As for the Myrka….No purists can surely complain about the new iteration of this creature which in the original never looked anything like an actual animal. The problem really was it’s head which sways back and forth as it moves yet has no movement of its own so it’s roaring doesn’t even appear to be coming from the creature.  Pennant Roberts did try and shoot it in a manner that disguised its origins, a gift for the new version, but on such brightly lit sets its never really going to look convincing and sometimes it looks embarrassing. Obviously an extra two months back in 1985 was never going to deliver the special edition Myrka which looks terrific justifying its place in the story where it’s built up as something menacing, horrific and dangerous. The way it’s been integrated into the footage is superb and they have even managed to cut Solow’s infamous Karate Kid homage.

Though rarely bracketed alongside the prime examples of the show’s move towards more violent stories, `Warriors` is certainly a step towards that goal. Every character except for the Doctor, Tegan and Turlough ends up dead though not quite in the same gritty manner as `Caves of Androzani`.  By now Eric Saward was well established as a script editor with a penchant for killing as many characters as possible which was certainly achieved here, apparently Byrne intended a few would survive. However, they do tend to perish when the story has finished with them, Maddox being the prime example. I suppose this slaughter does underscore the Doctor’s last line yet that would have still have worked.

As was often the case, the characters are defined by their roles rather than anything deeper and with the exception of Maddox early on, we learn nothing about them.
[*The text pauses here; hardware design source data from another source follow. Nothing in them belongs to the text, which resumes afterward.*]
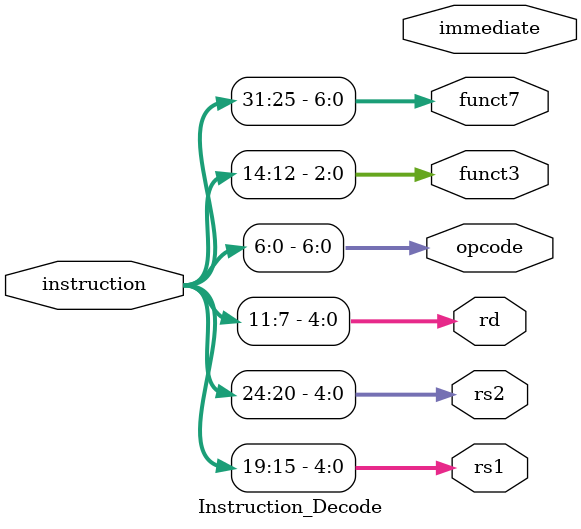
<source format=v>
module Instruction_Decode (
    input [31:0] instruction,
    output [4:0] rs1,
    output [4:0] rs2,
    output [4:0] rd,
    output [6:0] opcode,
    output [2:0] funct3,
    output [6:0] funct7,
    output [31:0] immediate
);
    assign opcode = instruction[6:0];
    assign rd = instruction[11:7];
    assign funct3 = instruction[14:12];
    assign rs1 = instruction[19:15];
    assign rs2 = instruction[24:20];
    assign funct7 = instruction[31:25];
    // 立即数生成在另一个模块中处理
endmodule
</source>
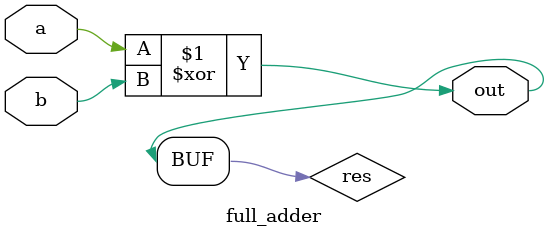
<source format=v>
module full_adder(
    input a,
    input b,
    output out
    );
    
    wire res;

    assign res = a ^ b;

    assign out = res;

endmodule

 

</source>
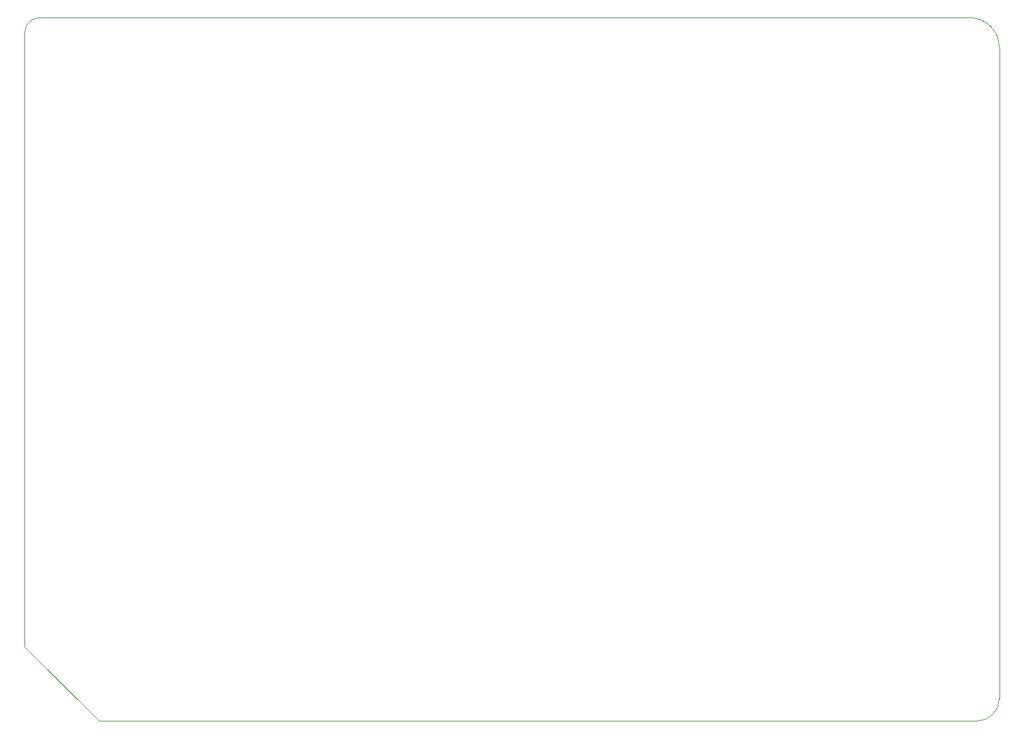
<source format=gbr>
%TF.GenerationSoftware,KiCad,Pcbnew,(6.0.5)*%
%TF.CreationDate,2022-06-20T23:21:56+02:00*%
%TF.ProjectId,clarinoid-devboard,636c6172-696e-46f6-9964-2d646576626f,rev?*%
%TF.SameCoordinates,Original*%
%TF.FileFunction,Profile,NP*%
%FSLAX46Y46*%
G04 Gerber Fmt 4.6, Leading zero omitted, Abs format (unit mm)*
G04 Created by KiCad (PCBNEW (6.0.5)) date 2022-06-20 23:21:56*
%MOMM*%
%LPD*%
G01*
G04 APERTURE LIST*
%TA.AperFunction,Profile*%
%ADD10C,0.100000*%
%TD*%
G04 APERTURE END LIST*
D10*
X88660804Y-25447034D02*
X214160804Y-25447034D01*
X86660804Y-110447034D02*
X86660804Y-27447034D01*
X218160804Y-29447034D02*
X218160804Y-117447034D01*
X218160766Y-29447034D02*
G75*
G03*
X214160804Y-25447034I-3999966J34D01*
G01*
X215160804Y-120447004D02*
G75*
G03*
X218160804Y-117447034I-4J3000004D01*
G01*
X86660804Y-110447034D02*
X96660804Y-120447034D01*
X88660804Y-25447004D02*
G75*
G03*
X86660804Y-27447034I-4J-1999996D01*
G01*
X215160804Y-120447034D02*
X96660804Y-120447034D01*
M02*

</source>
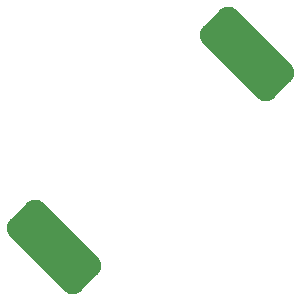
<source format=gbr>
%TF.GenerationSoftware,KiCad,Pcbnew,6.0.11-3.fc37*%
%TF.CreationDate,2023-02-22T00:37:11+00:00*%
%TF.ProjectId,easter,65617374-6572-42e6-9b69-6361645f7063,rev?*%
%TF.SameCoordinates,Original*%
%TF.FileFunction,Paste,Top*%
%TF.FilePolarity,Positive*%
%FSLAX46Y46*%
G04 Gerber Fmt 4.6, Leading zero omitted, Abs format (unit mm)*
G04 Created by KiCad (PCBNEW 6.0.11-3.fc37) date 2023-02-22 00:37:11*
%MOMM*%
%LPD*%
G01*
G04 APERTURE LIST*
G04 Aperture macros list*
%AMRoundRect*
0 Rectangle with rounded corners*
0 $1 Rounding radius*
0 $2 $3 $4 $5 $6 $7 $8 $9 X,Y pos of 4 corners*
0 Add a 4 corners polygon primitive as box body*
4,1,4,$2,$3,$4,$5,$6,$7,$8,$9,$2,$3,0*
0 Add four circle primitives for the rounded corners*
1,1,$1+$1,$2,$3*
1,1,$1+$1,$4,$5*
1,1,$1+$1,$6,$7*
1,1,$1+$1,$8,$9*
0 Add four rect primitives between the rounded corners*
20,1,$1+$1,$2,$3,$4,$5,0*
20,1,$1+$1,$4,$5,$6,$7,0*
20,1,$1+$1,$6,$7,$8,$9,0*
20,1,$1+$1,$8,$9,$2,$3,0*%
G04 Aperture macros list end*
%ADD10RoundRect,1.000000X1.590990X-3.005204X3.005204X-1.590990X-1.590990X3.005204X-3.005204X1.590990X0*%
G04 APERTURE END LIST*
D10*
%TO.C,SC1*%
X113236544Y-54263456D03*
X129500000Y-38000000D03*
%TD*%
M02*

</source>
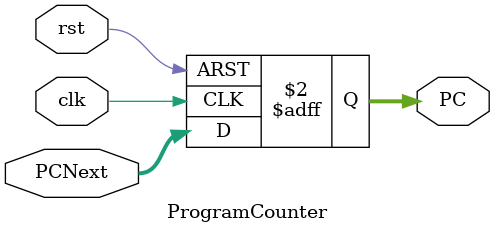
<source format=sv>
module ProgramCounter#(
    parameter WIDTH = 32
)(
    input logic      clk,
    input logic      rst,
    input logic [WIDTH-1:0]  PCNext,
    output logic [WIDTH-1:0]  PC
);

always_ff @(posedge clk, posedge rst)
    if(rst) PC <= 32'hBFC00000;
    else    PC <= PCNext;

endmodule

</source>
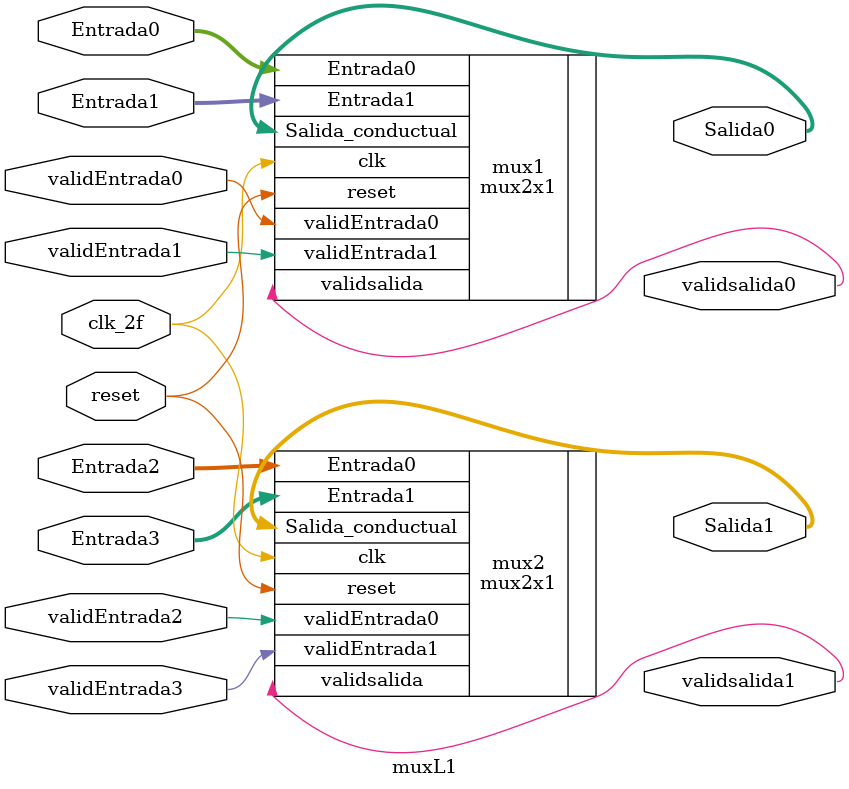
<source format=v>
`include "mux2x1.v"

module muxL1(
    output [7:0]Salida0,
    output [7:0]Salida1,
    
    output validsalida1,
    output validsalida0,

    input [7:0]Entrada0,
    input [7:0]Entrada1,
    input [7:0]Entrada2,
    input [7:0]Entrada3,
    input validEntrada0,
    input validEntrada1,
    input validEntrada2,
    input validEntrada3,
    
    input clk_2f,
    input reset);

    mux2x1 mux1(
        //Salidas
        .Salida_conductual  (Salida0[7:0]),  
        .validsalida    (validsalida0),
        //Entradas
        .Entrada0       (Entrada0[7:0]),
        .Entrada1       (Entrada1[7:0]),
        .validEntrada0  (validEntrada0),
        .validEntrada1  (validEntrada1),

        .clk            (clk_2f),
        .reset          (reset)
    );
    mux2x1 mux2(
        //Salidas
        .Salida_conductual  (Salida1[7:0]),  
        .validsalida    (validsalida1),
        //Entradas
        .Entrada0       (Entrada2[7:0]),
        .Entrada1       (Entrada3[7:0]),
        .validEntrada0  (validEntrada2),
        .validEntrada1  (validEntrada3),

        .clk       (clk_2f),
        .reset     (reset)
    );

endmodule
</source>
There is no believable cultural difference between then and now. They are just soldiers, technicians, engineers without any depth. Nilson’s character is unveiled as the undercover agent too soon in the narrative though the choices Ian McCullouch makes reveal his intentions almost from his first appearance.



Meanwhile the story has Tegan and Turlough at their most grouchy. Turlough in particular seems to delight in pessimistic commentary; at the end of episode one he concludes without any empathy or indeed confirmation; “Face it, Tegan. The Doctor’s drowned.”  Similar droll observations are peppered through the story. You get the impression he’d happily nick the Tardis and venture off without a glance behind. At the end he unnecessarily announces looking at the corpses, “They’re all dead, you know.”  I kind of like this, as if Turlough is trying to remain uninvolved and still be the sly onlooker.

The crew’s dialogue is fine, they are after all people doing a job and there are a few examples of something more down to earth peaking through. Yet the reptiles have a slow delivery which matches their gait. I actually laughed at a moment when one of the Silurians has to check something is in a box. Very slowly he lifts the lid to confirm its there. “Yes” he says. Exciting it is not. I think the scene has been excised in the special edition though.

What the story also loses is the moral range of the Silurians, evident in their first story. While there is a line playing homage to it, I felt it worked better when one of the three Silurians had doubts about their methods in the 1970 story. Here, they could any aggressive race; what made them different has been lost.The real shining light in the story is Peter Davison who rises above the material and ignores the less than convincing threats to deliver a very strong performance. The Doctor has a wiliness here, he takes real risks he guesses will come right and he’s also not afraid to wade into the action.

I’m not sure `Warriors of the Deep` will ever be in my pantheon of great Doctor Who but having watched it twice lately (old and new version) I can see more in it than I used to. And the Myrka is good now. Whoever thought that would happen?